My husband grabbed one end of the five foot cardboard box & I the other. We attempted a few different ways to shove it into my 4-door 2005 Honda Accord.
"It's not going to work," he asserted.
"No. I think I can get it," I countered.
I ran to the opposite side - attempting one last maneuver to cram it into my backseat.
"Gosh darn stuff!" I grunted as I invested my last bit of energy.
Finally! The box cleared the door frame & landed on my seat... sideways.
My husband affirmed the obvious, "You know it's just going to all fall out when you pull it out?"
"I know," I sighed.
I drove the car to the grassy yard sale site a quarter mile from our home.
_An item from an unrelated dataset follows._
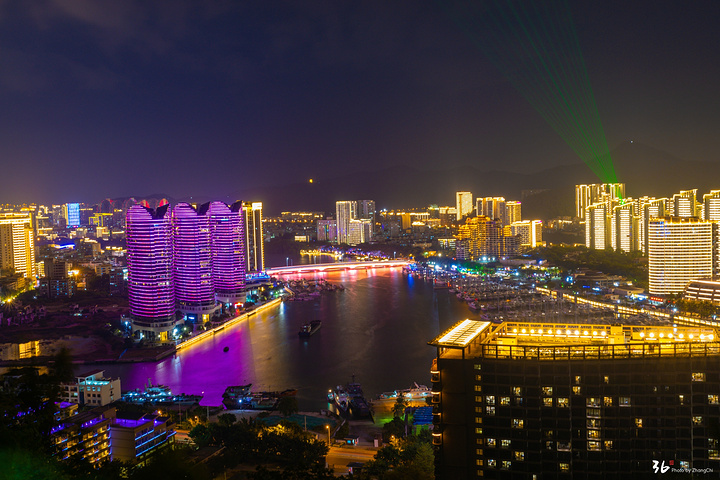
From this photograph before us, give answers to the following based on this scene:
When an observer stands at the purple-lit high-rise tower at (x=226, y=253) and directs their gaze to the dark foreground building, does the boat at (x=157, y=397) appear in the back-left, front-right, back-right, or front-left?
front-right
In an attempt to spare my poor husband from any more of my great ideas related to this venture, I decided to transport the box from my car & up a small hill.
Surprisingly, it wasn't too difficult to slide it out the door. 'Phew' I thought. 'This shouldn't be too bad.'
Within seconds, clothes started to pop out the top - now side - of the box as it puckered & buckled. All of the clothes I painstakingly folded into nice, neat piles according to type melted into a jumbled soup on the sidewalk. Not only was it fabric that lie on the ground - it represented wasted money, wasted time, wasted opportunity.
I wanted to cry.
Not because the clothes were becoming dirty. Not because my organization & planning went to waste. Not because my husband could gloat about being right. And not because of the woman parked nearby who stared at me blankly as I contorted myself to save the contents.
I felt defeated by my own insatiable desire to acquire so much stuff. I burdened myself with this debacle. I got myself into this mess. After 2 years of simplifying, clothing is my last hurdle.
I spent a few hours upset about the situation. Until I came to a realization - a remembering.
This is a painful reminder of why I should never let it get to this point ever again.
It never would have been enough. The stuff never made me truly content, & I blindly continued to search for happiness in acquiring more.
The truth is that I am enough just as I am - no more but definitely with less.